Nun gut, es ist natürlich Verschiedenes hierbei zu berücksichtigen. Erstens: Es handelt sich nur um eine Renditedifferenz von wenigen Basispunkten, das sollte nicht überbewertet werden. Zweitens: Es ist auch immer die Situation am Kassamarkt der jeweiligen Anleihen zu berücksichtigen. Unternehmensanleihen haben doch praktisch immer geringere ausstehende Volumina als vergleichbare Staatsanleihen –zumindest, wenn sich um die großen Emittentenadressen des Euroraumes handelt, wie etwa Frankreich.
Kein Grund zur Sorge
Aber dass sich dieser Spread verändert, also ins Gegenteil verkehrt hat, ist auch bei anderen Adressen zu beobachten, etwa dem Bund, liegt hier doch der Bund-Swap-Spread ebenfalls im negativen Bereich, und zwar seit Ende des Vorjahres. Dieses Phänomen ist erstmals seit mehr als 20 Jahren zu beobachten und wird von vielen im Markt aufmerksam verfolgt. Das ist nun keinesfalls besorgniserregend in dem Sinne, als dass eine erneute Staatsschuldenkrise im Euroraum auszurufen ist nach dem Motto: Die Spreads der Zentralstaaten laufen im Vergleich zum Interbankenniveau oder den Renditen von Unternehmensanleihen immer weiter heraus. Das wäre sicherlich maßlos übertrieben – zumindest in der gegenwärtigen Situation. Aber im Auge behalten sollte man die Entwicklung schon.
Mit dieser Entwicklung wird an den Märkten auch immer wieder die Sorge über die Platzierbarkeit von Anleihen, insbesondere von Staatsanleihen, in Verbindung gebracht. Die Haushaltsdefizite weiten sich bei vielen Adressen immer weiter aus. Finanziert werden muss das über eine Kreditaufnahme über die Bondmärkte, also durch die Ausgabe von neuen Bonds. Die Staatsschulden steigen. Für die Übernahme dieses Risikos verlangen Investoren eine höhere Prämie, also eine höhere Bondrendite. Und irgendwann – so die Befürchtung von Marktteilnehmern – könnte es dann auch mal schwierig werden, Bonds zu platzieren – zumindest für schwächere Kreditnehmer. Akut ist der Fall zwar nicht.

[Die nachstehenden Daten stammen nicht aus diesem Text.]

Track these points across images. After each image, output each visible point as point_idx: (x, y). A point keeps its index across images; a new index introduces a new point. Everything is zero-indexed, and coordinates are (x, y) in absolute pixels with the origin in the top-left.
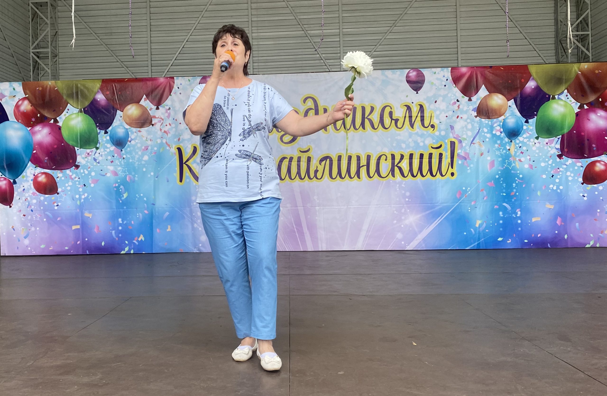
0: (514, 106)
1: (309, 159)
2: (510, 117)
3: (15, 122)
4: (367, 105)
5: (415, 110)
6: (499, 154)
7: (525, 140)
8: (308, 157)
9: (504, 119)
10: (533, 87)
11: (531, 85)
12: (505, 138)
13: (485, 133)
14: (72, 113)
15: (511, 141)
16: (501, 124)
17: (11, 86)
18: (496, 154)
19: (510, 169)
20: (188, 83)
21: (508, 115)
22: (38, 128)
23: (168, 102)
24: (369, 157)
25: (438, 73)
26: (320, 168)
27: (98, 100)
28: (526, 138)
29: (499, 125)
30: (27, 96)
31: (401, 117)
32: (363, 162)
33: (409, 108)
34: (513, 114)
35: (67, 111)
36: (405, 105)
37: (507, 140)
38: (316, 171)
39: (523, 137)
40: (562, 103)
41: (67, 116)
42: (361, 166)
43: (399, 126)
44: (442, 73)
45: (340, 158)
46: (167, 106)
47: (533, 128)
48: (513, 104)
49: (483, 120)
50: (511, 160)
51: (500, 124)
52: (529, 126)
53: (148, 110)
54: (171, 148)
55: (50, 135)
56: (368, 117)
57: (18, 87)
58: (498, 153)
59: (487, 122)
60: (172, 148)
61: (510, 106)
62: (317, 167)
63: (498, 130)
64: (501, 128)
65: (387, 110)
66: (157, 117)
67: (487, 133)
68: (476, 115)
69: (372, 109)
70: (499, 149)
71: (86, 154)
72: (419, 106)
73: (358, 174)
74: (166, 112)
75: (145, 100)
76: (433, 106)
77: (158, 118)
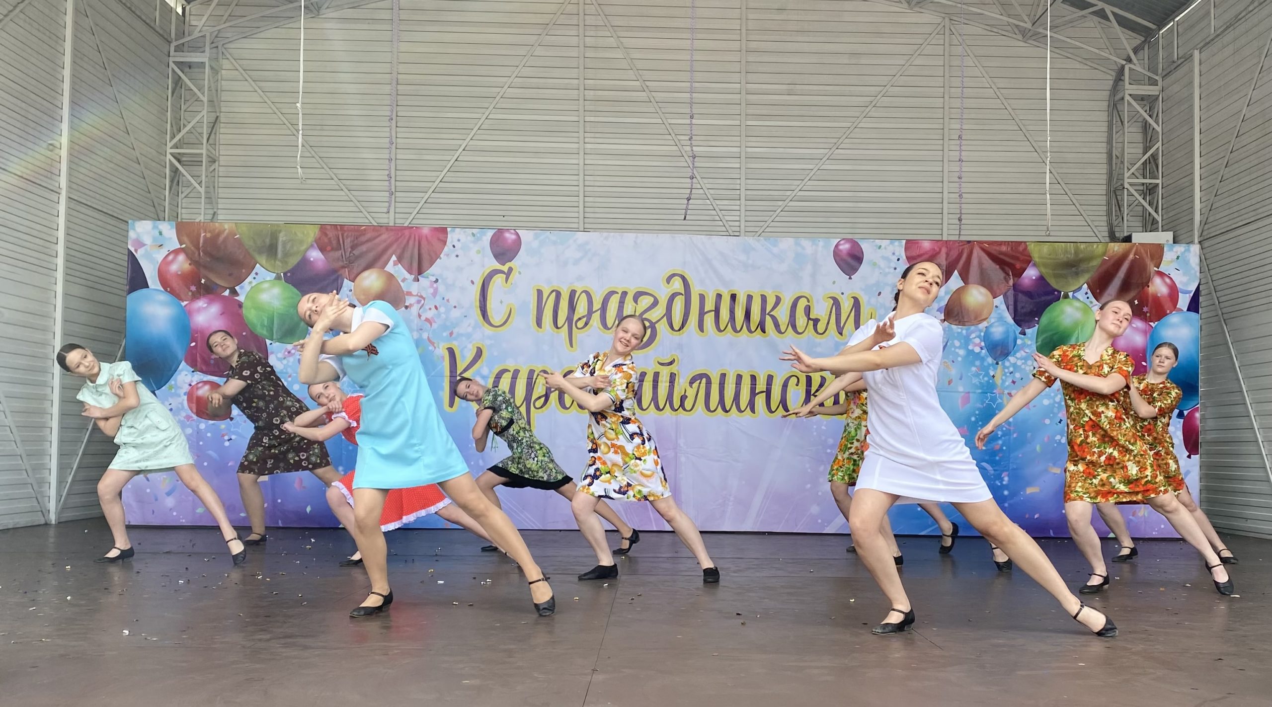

Aber wenn er einmal akut werden sollte für einzelne Staaten, könnten auch Zentralbanken wieder gefordert sein, in die Märkte einzusteigen. Die Kaufprogramme, die in den Krisenzeiten der vergangenen Jahre aufgelegt wurden, sind ausgelaufen. Aber wenn Staaten tatsächlich mit Platzierungsproblemen konfrontiert werden, könnten Rufe nach Hilfe von Notenbanken auftauchen. Ohne Frage ist der Markt noch weit entfernt davon.
Unterstützung durch Trump
Unterstützung könnte der Markt aber aus einer ganz anderen Richtung bekommen. Im Mittelpunkt des Interesses der Finanzmärkte steht die protektionistische US-Wirtschaftspolitik. Investoren haben Sorge, dass der Handelskrieg der USA eskalieren könnte. In einer solchen Situation schichten Anleger aus risikobehafteten Assets in sichere Häfen um. Abzulesen ist das auch in diesen Tagen. Der Goldpreis ist auf Rekordniveau. Gefragt sind auch Bundesanleihen, deren Renditen den Rückwärtsgang einlegen. Bei einer Eskalation des Handelskrieges dürften die sicheren Häfen noch stärker aufgesucht werden. Davon würden nicht nur Bunds profitieren. Gut vorstellbar, dass dann auch andere Adressen angesteuert werden.